* _Problems to work on_:
1 - List every metric and technical indicator that the crypto price anomaly detection article says is included in the Dataflow metrics calculation.
2 - Transcribe the stretch of the crypto price anomaly detection article from "We’ll show you" through "Low, Close (OHLC).", word for word.

* _Document extract_:
## begin

Real-time Crypto Price Anomaly Detection with Deep Learning and Band Protocol

Evgeny Medvedev
Google Cloud - Community
6 min readApr 15, 2021

--

Immediate and accurate analysis of financial time series data is crucial to the price discovery mechanism that is at the heart of capital markets.

We’ll show you how insights can be derived from financial time series data, in real-time, using Machine Learning. In particular, a Keras model implementing an LSTM neural network for anomaly detection is provided.

The data we’re using comes from the Band Protocol public dataset available in Google BigQuery. Band Protocol is a cross-chain data oracle platform that aggregates and connects real-world data and APIs to smart contracts. This sample query gives you the latest and historical prices in USD of 100 currency pairs, including $ETH, $BTC and $BAND.

Analysis at a glance

The whole process can be broken down into two parts:

Part 1: Metrics calculation using Dataflow. The following metrics and technical indicators are included: Relative Strength Index (RSI), Moving Average (MA), and Open, High, Low, Close (OHLC).

Part 2: Anomaly detection. We are using an LSTM model implemented in Keras.

Now, let’s go through the details.

## end

* _Information supplied_:
## begin

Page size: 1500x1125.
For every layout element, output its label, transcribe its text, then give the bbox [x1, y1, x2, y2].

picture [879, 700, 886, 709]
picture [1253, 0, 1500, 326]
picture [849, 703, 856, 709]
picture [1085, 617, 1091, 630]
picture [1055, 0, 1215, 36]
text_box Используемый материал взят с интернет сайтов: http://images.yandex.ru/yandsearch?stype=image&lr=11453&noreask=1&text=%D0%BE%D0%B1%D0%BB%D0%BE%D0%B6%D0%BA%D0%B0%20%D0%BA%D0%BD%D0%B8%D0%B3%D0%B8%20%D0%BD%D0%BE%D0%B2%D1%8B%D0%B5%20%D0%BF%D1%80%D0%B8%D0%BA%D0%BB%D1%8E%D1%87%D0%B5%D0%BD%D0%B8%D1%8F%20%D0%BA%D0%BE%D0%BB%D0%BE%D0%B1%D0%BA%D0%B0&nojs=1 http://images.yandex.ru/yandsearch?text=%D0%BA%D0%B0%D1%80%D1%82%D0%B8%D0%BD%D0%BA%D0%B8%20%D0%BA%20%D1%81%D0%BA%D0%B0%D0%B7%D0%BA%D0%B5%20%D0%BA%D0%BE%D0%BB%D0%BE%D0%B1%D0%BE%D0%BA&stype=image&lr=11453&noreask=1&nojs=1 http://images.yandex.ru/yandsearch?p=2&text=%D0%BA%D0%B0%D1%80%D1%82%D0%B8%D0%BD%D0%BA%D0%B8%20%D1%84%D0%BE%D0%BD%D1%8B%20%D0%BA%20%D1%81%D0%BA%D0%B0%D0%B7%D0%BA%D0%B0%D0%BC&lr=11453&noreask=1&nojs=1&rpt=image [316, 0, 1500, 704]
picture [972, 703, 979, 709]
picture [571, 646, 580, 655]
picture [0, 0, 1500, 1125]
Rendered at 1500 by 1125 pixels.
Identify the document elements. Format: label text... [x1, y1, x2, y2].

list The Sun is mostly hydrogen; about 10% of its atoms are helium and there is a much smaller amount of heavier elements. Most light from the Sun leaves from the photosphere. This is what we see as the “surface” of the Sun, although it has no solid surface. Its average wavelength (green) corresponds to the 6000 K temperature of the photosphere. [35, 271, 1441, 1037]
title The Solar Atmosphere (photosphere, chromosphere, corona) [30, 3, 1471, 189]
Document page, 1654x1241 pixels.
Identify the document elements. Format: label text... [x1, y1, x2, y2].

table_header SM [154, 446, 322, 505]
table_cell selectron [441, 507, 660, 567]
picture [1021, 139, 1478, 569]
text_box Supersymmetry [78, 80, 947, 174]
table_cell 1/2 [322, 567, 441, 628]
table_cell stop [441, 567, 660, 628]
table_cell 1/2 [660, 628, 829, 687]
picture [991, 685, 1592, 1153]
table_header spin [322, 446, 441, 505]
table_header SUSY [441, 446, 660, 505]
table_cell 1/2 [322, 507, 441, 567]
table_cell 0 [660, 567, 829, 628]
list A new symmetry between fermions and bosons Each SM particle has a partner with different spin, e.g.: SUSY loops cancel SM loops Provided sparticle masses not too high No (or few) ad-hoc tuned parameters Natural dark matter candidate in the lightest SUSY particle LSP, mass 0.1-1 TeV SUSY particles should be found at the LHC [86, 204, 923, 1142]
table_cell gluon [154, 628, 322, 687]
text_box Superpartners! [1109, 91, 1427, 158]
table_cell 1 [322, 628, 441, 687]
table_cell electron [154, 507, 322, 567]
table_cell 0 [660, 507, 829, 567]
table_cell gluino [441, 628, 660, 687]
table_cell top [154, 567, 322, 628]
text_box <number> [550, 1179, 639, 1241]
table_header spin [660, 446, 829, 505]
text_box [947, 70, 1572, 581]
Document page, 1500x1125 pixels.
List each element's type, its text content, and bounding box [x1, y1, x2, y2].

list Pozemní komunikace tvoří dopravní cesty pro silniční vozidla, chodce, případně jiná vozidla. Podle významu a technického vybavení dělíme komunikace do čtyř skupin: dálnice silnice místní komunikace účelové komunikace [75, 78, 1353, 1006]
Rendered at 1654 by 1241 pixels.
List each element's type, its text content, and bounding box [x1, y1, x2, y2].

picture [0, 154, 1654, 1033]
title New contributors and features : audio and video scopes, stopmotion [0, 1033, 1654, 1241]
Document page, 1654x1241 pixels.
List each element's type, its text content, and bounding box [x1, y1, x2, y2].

## end

* _Responses to the exercise_:
1 -
- Relative Strength Index (RSI)
- Moving Average (MA)
- Open, High, Low, Close (OHLC)

2 -
We’ll show you how insights can be derived from financial time series data, in real-time, using Machine Learning. In particular, a Keras model implementing an LSTM neural network for anomaly detection is provided.

The data we’re using comes from the Band Protocol public dataset available in Google BigQuery. Band Protocol is a cross-chain data oracle platform that aggregates and connects real-world data and APIs to smart contracts. This sample query gives you the latest and historical prices in USD of 100 currency pairs, including $ETH, $BTC and $BAND.

Analysis at a glance

The whole process can be broken down into two parts:

Part 1: Metrics calculation using Dataflow. The following metrics and technical indicators are included: Relative Strength Index (RSI), Moving Average (MA), and Open, High, Low, Close (OHLC).